Pour tout hispanophile de base,assister à une représentation de"La Célestine",oeuvre emblématique de la littérature du début du Siècle d'OR(1499) et de la peinture espagnoles(Picasso de la période "bleue"), ne se manque sous aucun prétexte.La Presse s'en est fait unanimement l'écho: ne pas se rendre à Nanterre eût été une "faute" aux yeux de certains.
Pendant les trois heures trente de spectacle,Christian Schiaretti nous donne à voir, conformément à ses déclarations,une mise en scène complètement imprégnée de l'Ecole du T.N.P. de Chaillot:
Décor réduit à un unique praticable central,sur lequel s'ouvrent à chaque extrémité des portes rouge-sang(semblables à celles d'un tauril), costumes éblouissants pour les acteurs,et lumières seules définissant lieux et climats de l'action.
Le texte de Rojas se reçoit pleinement d'un bout à l'autre de la représentation,c'est un brûlot:sa force de subversion, son érotisme exacerbé,sa dénonciation du clergé,sa peinture de la bassesse, de la cupidité et de la luxure des hommes sont non seulement impensables dans le contexte de l'époque, mais conservent toute leur force de transgression intacte aujourd'hui. C 'est éblouissant , en le découvrant sur scène on comprend qu'il soit considéré comme fondateur du théatre moderne.

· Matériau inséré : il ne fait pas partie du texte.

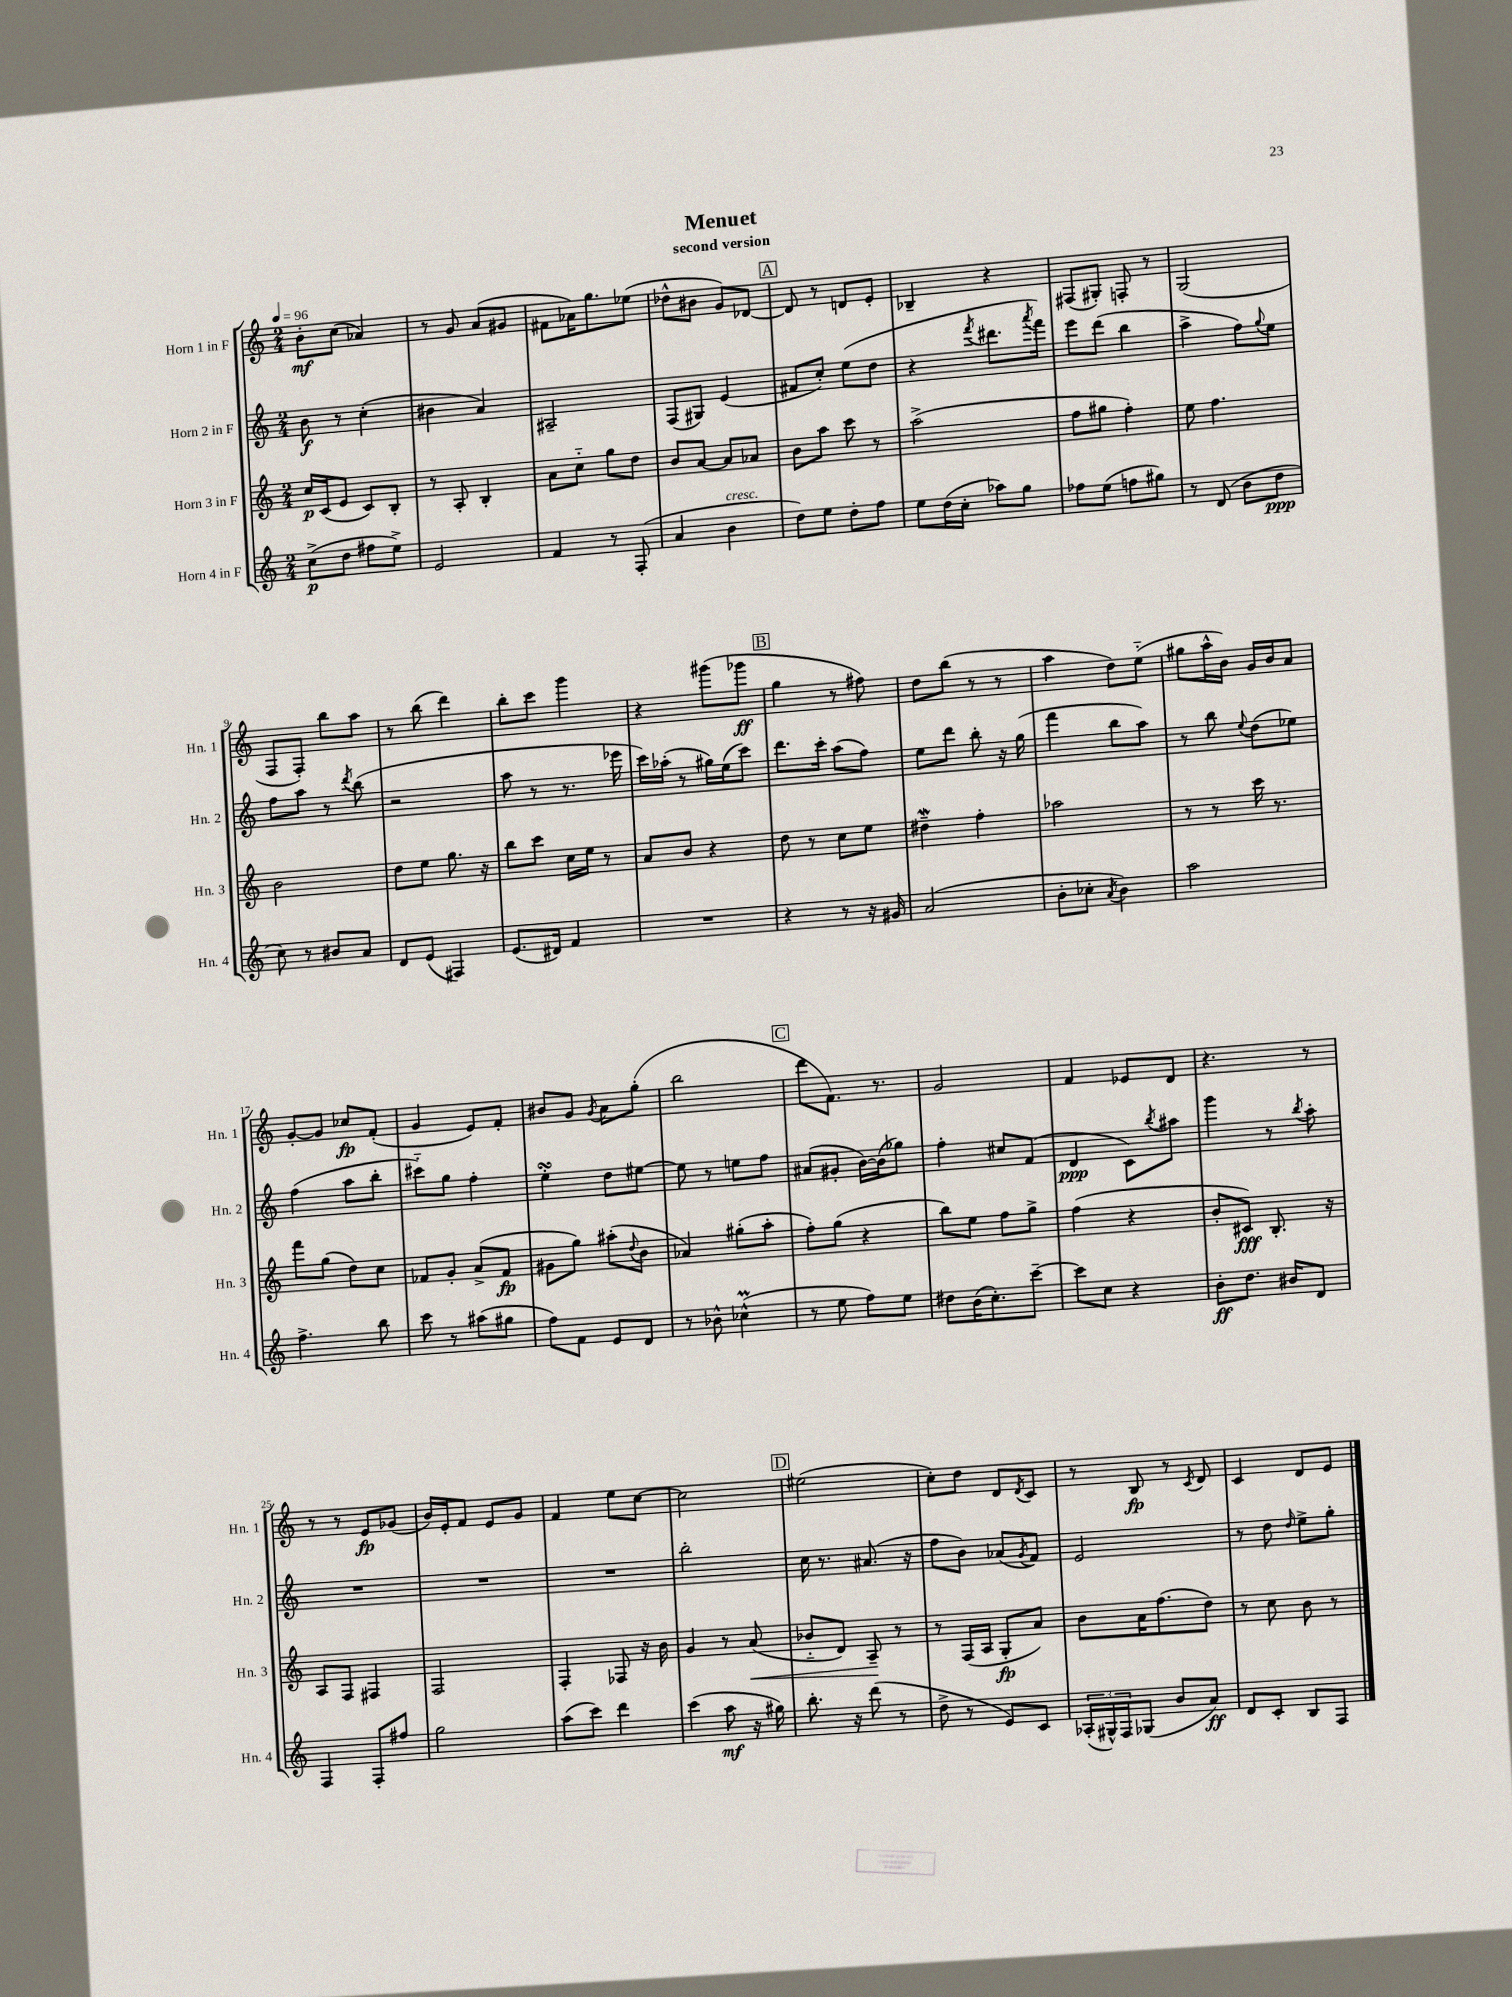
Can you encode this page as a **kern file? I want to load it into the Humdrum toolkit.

**kern	**kern	**kern	**kern
*staff4	*staff3	*staff2	*staff1
*clefG2	*clefG2	*clefG2	*clefG2
*k[]	*k[]	*k[]	*k[]
*M2/4	*M2/4	*M2/4	*M2/4
*MM96	*MM96	*MM96	*MM96
(8cc^	16cc	8b	8b'
.	(16c	.	.
8dd	8e	8r	(8cc
8ff#	8c)	(4cc'	4a-)
8ee^)	8B'	.	.
=	=	=	=
2e	8r	4b#	8r
.	8A'	.	8g
.	4B'	4a)	(8a
.	.	.	8g#
=	=	=	=
4f	8a	2A#~	8f#
.	8cc'~	.	16a-)
.	.	.	8.gg
8r	8gg	.	.
(8F'	8dd	.	(8ee-
=	=	=	=
4a	8b	(8F	8dd-^^
.	[8a	8G#)	8b#
4b	8a]	(4e	8g)
.	8a-	.	[8d-
=	=	=	=
8dd)	8b	8f#	8d-]
8ee	8aa	8cc')	8r
8dd'	8ccc	(8ee	8d
8ff	8r	8dd	8e'
=	=	=	=
8ee	(2aa^	4r	4B-~
(16dd	.	.	.
16cc'	.	.	.
.	.	8qfff	.
8aa-)	.	8.ddd#	4r
8gg	.	.	.
.	.	8qaaa	.
.	.	16fff)	.
=	=	=	=
8ff-	8ff	8eee	(8F#
(8ee	8gg#	(8ddd	8G#')
8ff	4ff')	4bb	8F'
8gg#)	.	.	8r
=	=	=	=
8r	8ee	4aa^	(2G
(8d	4.ff	.	.
8b	.	8ff)	.
.	.	8qqgg	.
8dd	.	8ee	.
=	=	=	=
8cc)	2b	8ff	8F
8r	.	8aa	8F')
8b#	.	8r	8bb
.	.	8qddd	.
8a	.	(8bb	8aa
=	=	=	=
8d	8dd	2r	8r
(8e	8ee	.	(8bb
4F#)	8.gg	.	4ddd)
.	16r	.	.
=	=	=	=
(8.e	8bb	8aa	8bb'
.	8ccc	8r	8ccc
16d#)	.	.	.
4f	16cc	8.r	4ggg
.	16ee	.	.
.	8r	.	.
.	.	16eee-	.
=	=	=	=
2r	8a	16ccc)	4r
.	.	(16aa-'	.
.	8b	8r	.
.	4r	16gg#)	(8ggg#
.	.	(16ee	.
.	.	8ccc)	8ggg-
=	=	=	=
4r	8dd	8.ddd	4gg
.	8r	.	.
.	.	16ccc'	.
8r	8cc	(8aa	8r
16r	8ee	8ff)	8ff#)
16g#	.	.	.
=	=	=	=
(2a	4dd#~	8ee	8dd
.	.	8ddd	(8bb
.	4ff'	8bb'	8r
.	.	16r	8r
.	.	(16gg	.
=	=	=	=
8b'	2aa-	4fff	4aa
8cc-'	.	.	.
8qa	.	.	.
4b)	.	8bb	8dd)
.	.	8aa)	(8ee'~
=	=	=	=
2aa	8r	8r	8gg#
.	8r	8bb	16aa^^
.	.	.	16b)
.	.	8qqee	.
.	16ccc	(8dd	16g
.	8.r	.	16b
.	.	8ee-)	8a
=	=	=	=
4.ff^	8fff	(4ff	[8g'
.	(8gg	.	8g]
.	8dd)	8aa	8cc-
8bb	8cc	8bb'	(8f'
=	=	=	=
8ccc	8f-	8ccc#'~)	4g
8r	8g'	8gg	.
(8aa#	(8a^	4ff'	8e)
8gg#	8f-	.	8f'
=	=	=	=
8ff)	8g#	4ee'	8b#
8f	8gg)	.	8g
.	.	.	8qg
8e	(8aa#'	8dd	8a
.	8qqdd	.	.
8d	8b	[8ee#	(8gg'
=	=	=	=
8r	4a-)	8ee#]	2bb
8b-^^	.	8r	.
(4cc-^^	(8gg#'	8ee	.
.	8aa'	8ff	.
=	=	=	=
8r	8ff')	(8a#	8ddd
8ee	(8gg	8g#'	8.f)
8ff)	4r	[16b)	.
.	.	(16b]	8.r
8ee	.	8gg-)	.
=	=	=	=
8dd#	8bb)	4ff'	2g
(16b	8ee	.	.
8.cc')	.	.	.
.	8ff	8cc#	.
[8ccc~	8gg^	(8f	.
=	=	=	=
8ccc]	(4ff	4d	4f
8cc	.	.	.
4r	4r	8c)	8e-
.	.	8qbb	.
.	.	8aa#	8d
=	=	=	=
8b'	8b'	4ggg	4.r
8.dd	8c#)	.	.
.	8.B'	8r	.
16b#	.	.	.
.	.	8qbb	.
8d	.	8aa'	8r
.	16r	.	.
=	=	=	=
4F	8A	2r	8r
.	8F	.	8r
8F'	4F#	.	8e
8ff#	.	.	(8g-
=	=	=	=
2gg	2F	2r	16b)
.	.	.	16e'
.	.	.	8f
.	.	.	8e
.	.	.	8g
=	=	=	=
(8aa	4F'	2r	4f
8ccc)	.	.	.
4ddd	8F-	.	8ee
.	16r	.	[8cc
.	16b	.	.
=	=	=	=
(4ccc	4g	2bb'	2cc]
8aa	8r	.	.
16r	(8a	.	.
16gg#)	.	.	.
=	=	=	=
8.bb'	8b-'~	16cc	(2ee#
.	.	8.r	.
.	8d)	.	.
16r	.	.	.
(8ddd	8A~	(8.a#	.
8r	8r	.	.
.	.	16r	.
=	=	=	=
8dd^	8r	8ff	8cc')
8r	(16F	8b)	8dd
.	16A	.	.
8e)	8G'	(8a-	8d
.	.	8qg	8qd
8c	8a)	8f)	8c
=	=	=	=
(24A-'	8b	2e	8r
24G#^^)	.	.	.
24F	.	.	.
(8G-	16a	.	8B
.	(8.ff	.	.
8b	.	.	8r
.	.	.	8qc
8a)	8dd)	.	8d
=	=	=	=
8d	8r	8r	4c
8c'	8cc	8dd	.
.	.	16qqdd	.
8B	8b	8ee^	8d
8F	8r	8gg'	8e
==	==	==	==
*-	*-	*-	*-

Mais... il y a un mais, quitte à déplaire: Jean Vilar reste incomparable, inégalé dans sa conception théatrale, et si les jeunes comédiens de Lyon sont tous beaux et justes, si Hélène Vincent se donne sans réserves à la Célestine, il manque à ce spectacle le "Souffle" T.N.P.On ne peut s'empêcher, là encore, d'évoquer les "Grands Ainés" Maria Casarès pour ne citer qu'elle, et cette jeunesse mûe par le désir et le souci de libération manque aussi cruellement de chair.
Il faut cependant reconnaître à Christian Schiaretti le grand mérite de nous donner à voir ce que l'on ne voit jamais.C'est déjà tout à fait louable: l'ignorance de ces auteurs sur nos scènes est injustifiable.